El running se ha convertido en una práctica deportiva que cada vez tiene más seguidores al tratarse de una actividad relativamente económica que se puede realizar al aire libre sin necesidad de apuntarse a ninguna instalación. No obstante, y aunque no se requiere de una gran equipación para practicarlo, sí hay un elemento que hay que tener muy en cuenta: las zapatillas. De ellas depende que los principiantes (como yo) evitemos futuras lesiones y podamos correr de forma cómoda.
Para ello, y aunque no es necesario comprar las más caras del mercado, hay que tener en cuenta algunos aspectos, como los materiales con los que están fabricadas, si somos hombre o mujer (ya que existen diferencias entre la pisada de uno u otro), si las queremos para correr por asfalto o por tierra y la talla, ya que de eso depende que el pie no sufra ningún tipo de opresión que repercuta en la práctica.
Llevo un tiempo enganchada al running.
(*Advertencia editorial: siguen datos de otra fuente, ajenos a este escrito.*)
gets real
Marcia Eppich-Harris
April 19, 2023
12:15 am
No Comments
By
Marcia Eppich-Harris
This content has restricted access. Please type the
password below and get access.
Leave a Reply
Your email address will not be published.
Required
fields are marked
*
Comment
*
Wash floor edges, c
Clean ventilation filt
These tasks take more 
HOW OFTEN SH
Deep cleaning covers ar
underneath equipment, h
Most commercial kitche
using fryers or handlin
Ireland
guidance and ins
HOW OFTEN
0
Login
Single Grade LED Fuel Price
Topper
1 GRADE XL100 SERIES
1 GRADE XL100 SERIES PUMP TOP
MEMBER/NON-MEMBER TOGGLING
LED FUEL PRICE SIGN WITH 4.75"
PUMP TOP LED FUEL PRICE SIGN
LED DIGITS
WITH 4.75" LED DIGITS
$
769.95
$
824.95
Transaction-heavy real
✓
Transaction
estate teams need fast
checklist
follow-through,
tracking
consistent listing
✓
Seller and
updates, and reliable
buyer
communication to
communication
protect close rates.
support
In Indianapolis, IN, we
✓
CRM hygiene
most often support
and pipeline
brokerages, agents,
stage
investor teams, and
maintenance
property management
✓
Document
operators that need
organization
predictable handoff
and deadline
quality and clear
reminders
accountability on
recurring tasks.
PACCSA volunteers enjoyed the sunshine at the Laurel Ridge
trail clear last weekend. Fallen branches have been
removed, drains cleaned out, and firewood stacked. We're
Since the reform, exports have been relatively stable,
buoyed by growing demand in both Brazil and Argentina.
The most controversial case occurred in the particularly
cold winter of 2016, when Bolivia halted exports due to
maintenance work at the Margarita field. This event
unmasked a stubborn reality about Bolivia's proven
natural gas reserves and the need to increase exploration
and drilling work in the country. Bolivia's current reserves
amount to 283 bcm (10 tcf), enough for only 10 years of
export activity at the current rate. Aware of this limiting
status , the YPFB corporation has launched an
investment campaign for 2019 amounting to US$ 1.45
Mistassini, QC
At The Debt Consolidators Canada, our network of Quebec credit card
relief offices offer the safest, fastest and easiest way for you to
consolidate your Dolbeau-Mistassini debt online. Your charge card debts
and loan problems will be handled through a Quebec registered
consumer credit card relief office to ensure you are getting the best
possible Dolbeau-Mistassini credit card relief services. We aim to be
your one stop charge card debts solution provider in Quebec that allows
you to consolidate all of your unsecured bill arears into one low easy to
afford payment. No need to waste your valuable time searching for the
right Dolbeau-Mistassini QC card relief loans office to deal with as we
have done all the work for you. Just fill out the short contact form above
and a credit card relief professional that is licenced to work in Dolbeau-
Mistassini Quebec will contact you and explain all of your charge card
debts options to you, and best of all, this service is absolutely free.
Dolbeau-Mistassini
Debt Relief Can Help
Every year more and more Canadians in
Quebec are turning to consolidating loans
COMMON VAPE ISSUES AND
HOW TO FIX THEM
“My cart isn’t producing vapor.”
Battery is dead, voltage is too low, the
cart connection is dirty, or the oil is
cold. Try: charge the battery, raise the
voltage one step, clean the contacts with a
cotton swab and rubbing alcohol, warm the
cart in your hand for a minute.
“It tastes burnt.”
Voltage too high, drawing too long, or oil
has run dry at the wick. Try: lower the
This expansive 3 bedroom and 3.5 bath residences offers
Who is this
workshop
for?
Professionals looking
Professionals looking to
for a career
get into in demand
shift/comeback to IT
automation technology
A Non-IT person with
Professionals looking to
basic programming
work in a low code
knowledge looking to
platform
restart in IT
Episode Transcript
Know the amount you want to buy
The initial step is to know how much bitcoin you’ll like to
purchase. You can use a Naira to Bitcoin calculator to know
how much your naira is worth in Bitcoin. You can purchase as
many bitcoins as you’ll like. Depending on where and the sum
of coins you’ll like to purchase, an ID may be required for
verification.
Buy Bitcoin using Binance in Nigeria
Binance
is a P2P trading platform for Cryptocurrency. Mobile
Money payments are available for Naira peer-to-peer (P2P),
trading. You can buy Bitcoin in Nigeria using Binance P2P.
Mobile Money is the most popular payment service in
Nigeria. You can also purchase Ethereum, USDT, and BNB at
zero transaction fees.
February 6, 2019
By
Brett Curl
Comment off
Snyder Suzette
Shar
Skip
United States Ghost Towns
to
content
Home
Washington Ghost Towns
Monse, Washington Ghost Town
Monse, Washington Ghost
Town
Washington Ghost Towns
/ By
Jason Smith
Es una actividad barata que puedo practicar al aire libre y que me permite realizar un ejercicio aeróbico progresivo y sin dedicarle demasiado tiempo. Acostumbrada a otro tipo de actividades deportivas, como el yoga, los primeros días me resultaron bastante duros, pero con el paso de los meses he conseguido mantener un equilibrio entre el esfuerzo y el disfrute de la actividad.